|Courtesy of thenextweb.com|
By Joseph A.
Google Express -- a same day delivery service for non-perishable items including clothes, toys, electronics, and books -- is now being offered in parts of Central and Western Michigan, giving online shoppers another way to buy items without setting foot in a brick-and-mortar store.
The service, which originated in San Francisco in 2013, has already been made available in Boston, Chicago, New York, San Jose, Washington D.C., and Los Angeles. It launched today in smaller Midwest cities including Lansing, Mt. Pleasant, Kalamazoo, and Grand Rapids.
"Our goal with Google Express is to offer a great shopping experience and connect people with their favorite stores helping them get what they need, when they want it,” said Brian Elliott, Google Express' general manager. "Today, we're very excited to be further expanding our efforts and bringing fast delivery to over 25 million people in the Midwest."
Google seeks to appeal to tech-savvy shoppers who don't want -- or don't have time – to go to actual stores, and are willing to pay a delivery fee. All the while, Google is also taking on the largest Internet-based retailer in the U.S., Amazon.com.
Customers can order items through Google Express on their electronic devices from a list of more than a dozen retailers -- including Costco, Kohls, Pet Smart, Barnes & Noble, and Toys R’ Us -- and the stores send the products directly to the shoppers’ homes.
In Northern California, Google Express is also testing expedited delivery of fresh food and groceries.
A one-year Express membership costs $95, with free delivery on orders $15 or more and a free three-month trial for new customers. Orders less than $15 will be charged a delivery fee of $3. Shoppers who do not wish to become members can also buy items, but the shipping charge starts at $4.99.
What’s Next for Google Express?
In many ways, e-commerce presents an opportunity for Google and other tech companies to tap into the trend of online sales and potentially leverage their other products and services. They can also utilize information gathered from e-commerce activity to predict what a customer might want by analyzing previous purchases.
Online sales have been trending upwards since 2008, increasing from about $36.2 billion to $80.3 billion in 2015.

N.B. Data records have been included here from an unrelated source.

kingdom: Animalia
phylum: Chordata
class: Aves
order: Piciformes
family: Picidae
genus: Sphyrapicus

Google has started looking at easier ways to shop with smartphones, as mobile shopping searches and actual purchases have increased.
In addition to bringing in revenue for Google, the delivery service also may help boost sales of participating retailers or help lock them into the convenience of return sales and regular purchases.
Tom Scott, Senior Vice President of the Michigan Retailers Association, said it's too early to tell whether Google’s new service will help or hurt local retailers overall.
"There's no doubt online shopping has cut into traditional brick-and-mortar selling," he said. "But most brick-and-mortar stores have responded by selling online as well. All retailing is becoming a mix. Everything is sort of blending. We need to see how they develop that program."
Google did not release a timetable or map for exactly when and where it would roll out its delivery service next, but recently a spokesman for the company said it likely will add delivery to other areas of Michigan, including Detroit, and other cities nationwide if it develops and expands the program.